光にそむく者たちがある。彼らは光の道を知らず、光の道にとどまらない。
14 Met het licht staat de moorder op, doodt den arme en den nooddruftige; en des nachts is hij als een dief.
人を殺す者は暗いうちに起き出て弱い者と貧しい者を殺し、夜は盗びととなる。
15 Ook neemt het oog des overspelers de schemering waar, zeggende: Geen oog zal mij zien; en hij legt een deksel op het aangezicht.
姦淫する者の目はたそがれを待って、『だれもわたしを見ていないだろう』と言い、顔におおう物を当てる。
16 In de duisternis doorgraaft hij de huizen, die zij zich des daags afgetekend hadden; zij kennen het licht niet.
彼らは暗やみで家をうがち、昼は閉じこもって光を知らない。
17 Want de morgenstond is hun te zamen de schaduw des doods; als men hen kent, zijn zij in de strikken van des doods schaduw.
彼らには暗黒は朝である。彼らは暗黒の恐れを友とするからだ。
18 Hij is licht op het vlakke der wateren; vervloekt is hun deel op de aarde; hij wendt zich niet tot den weg der wijngaarden.

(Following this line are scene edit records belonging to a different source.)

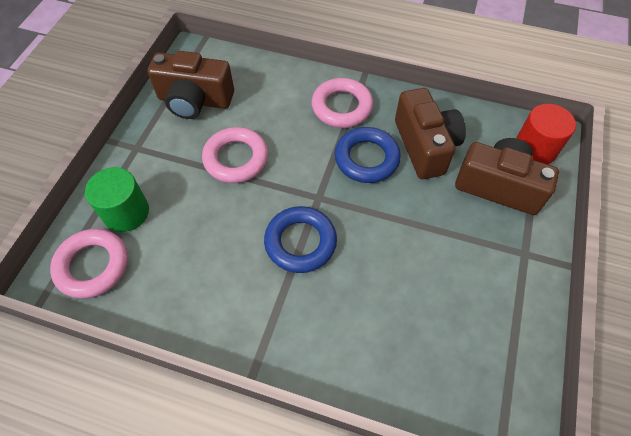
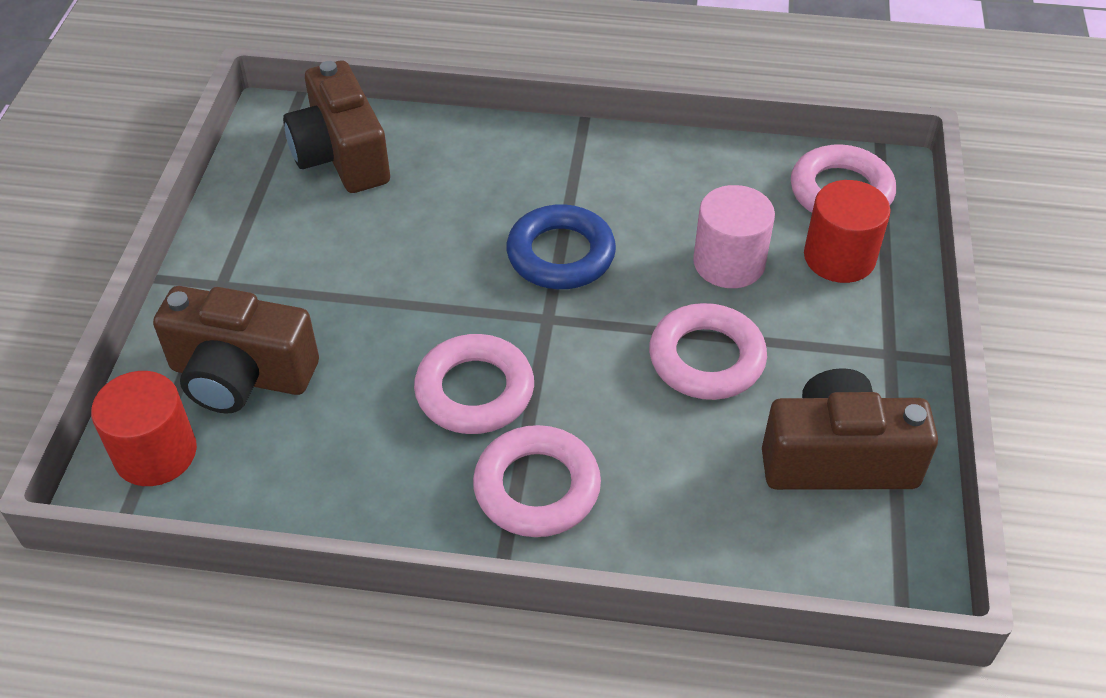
camera: 170 degrees right, 10 degrees down
green cylinder [85,167,149,232] -> red cylinder [804,180,891,283]
blue ring [335,127,401,183] -> pink ring [414,334,534,434]
brown camera [395,88,466,179] -> brown camera moved to [283,61,390,193]
none -> pink cylinder [693,185,775,288]

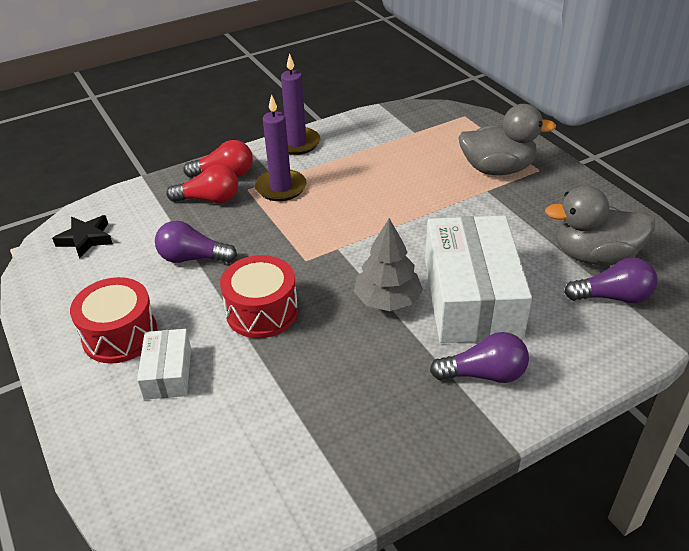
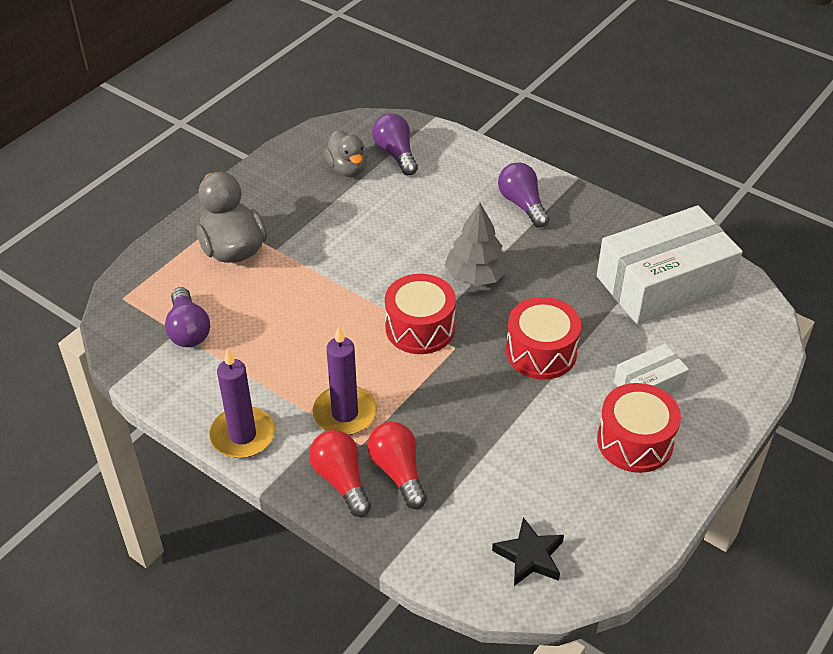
camera: 115 degrees left, 5 degrees up
purple light bulb [155,221,237,263] -> purple light bulb moved to [165,287,210,347]
white box [425,215,532,343] -> white box moved to [597,205,743,324]
grey duck [545,185,655,265] -> grey duck [324,130,368,177], size x0.67
none -> red drum [385,274,456,354]

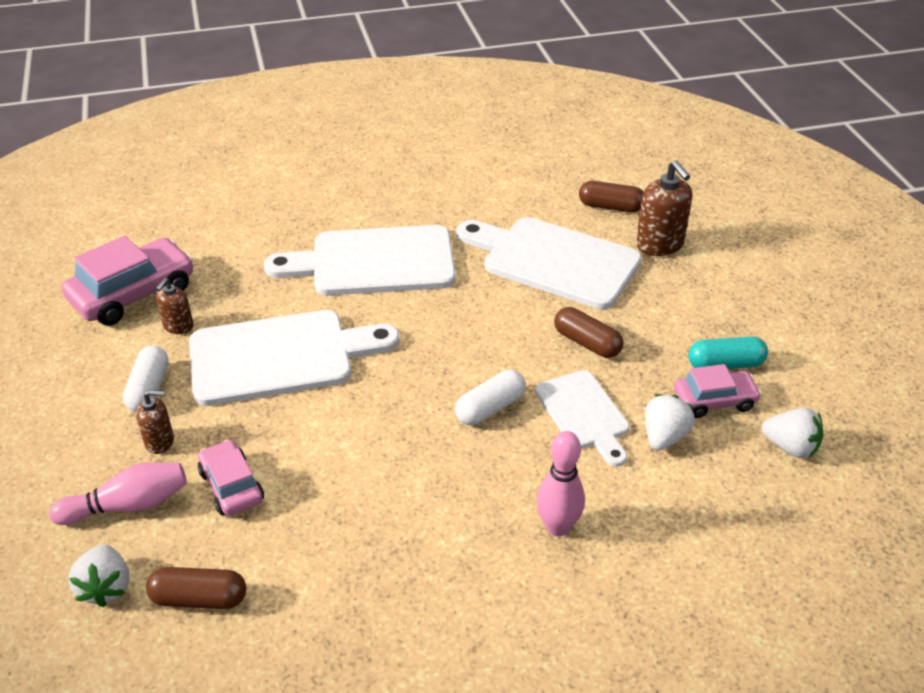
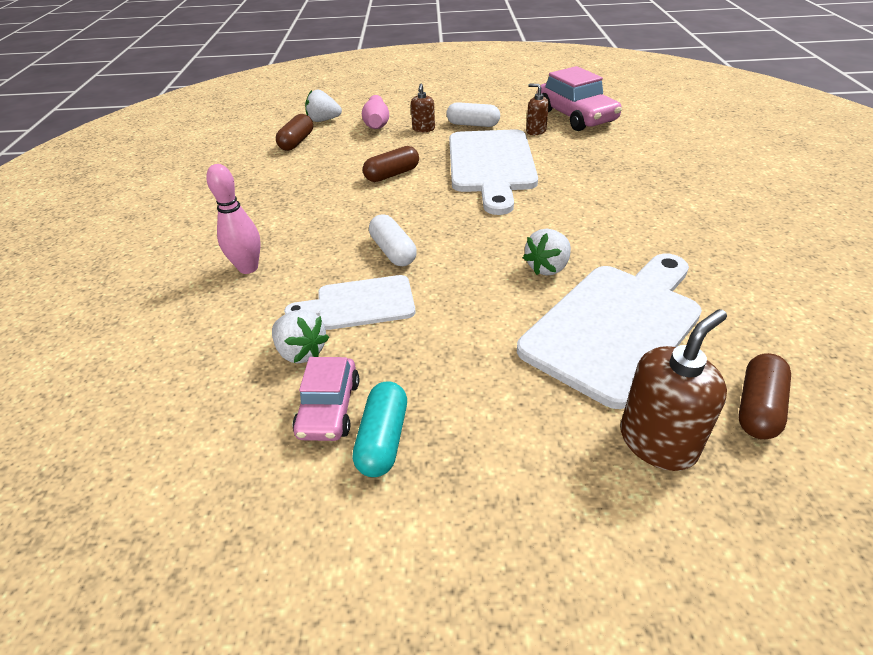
camera: 105 degrees right, 0 degrees up
pink car [198,440,264,516] -> none
white cutting board [264,225,456,296] -> none
brown capsule [554,307,623,358] -> brown capsule moved to [363,146,419,182]
brown soap dispenser [636,160,692,256] -> brown soap dispenser turned 150 degrees clockwise [620,309,727,471]
white strawberry [762,408,823,458] -> white strawberry moved to [523,229,571,275]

あなたがたは言う、『彼らは水のおもてにすみやかに流れ去り、その受ける分は地でのろわれ、酒ぶねを踏む者はだれも彼らのぶどう畑の道に行かない。
19 De droogte mitsgaders de hitte nemen de sneeuwwateren weg; alzo het graf dergenen, die gezondigd hebben. (Sheol )
ひでりと熱さは雪水を奪い去る、陰府が罪を犯した者に対するも、これと同様だ。 (Sheol )
20 De baarmoeder vergeet hem, het gewormte is hem zoet, zijns wordt niet meer gedacht; en het onrecht wordt gebroken als een hout.
町の広場は彼らを忘れ、彼らの名は覚えられることなく、不義は木の折られるように折られる』と。
21 De onvruchtbare, die niet baart, teert hij af, en aan de weduwe doet hij niets goeds.
彼らは子を産まぬうまずめをくらい、やもめをあわれむことをしない。
22 Ook trekt hij de machtigen door zijn kracht; staat hij op, zo is men des levens niet zeker.
しかし神はその力をもって、強い人々を生きながらえさせられる。彼らは生きる望みのない時にも起きあがる。
23 Stelt hem God in gerustigheid, zo steunt hij daarop; nochtans zijn Zijn ogen op hun wegen.
神が彼らに安全を与えられるので、彼らは安らかである。神の目は彼らの道の上にある。
24 Zij zijn een weinig tijds verheven, daarna is er niemand van hen; zij worden nedergedrukt; gelijk alle anderen worden zij besloten; en gelijk de top ener aar worden zij afgesneden.
彼らはしばし高められて、いなくなり、ぜにあおいのように枯れて消えうせ、麦の穂先のように切り取られる。
25 Indien het nu zo niet is, wie zal mij leugenachtig maken, en mijn rede tot niet brengen?
もし、そうでないなら、だれがわたしにその偽りを証明し、わが言葉のむなしいことを示しうるだろうか」。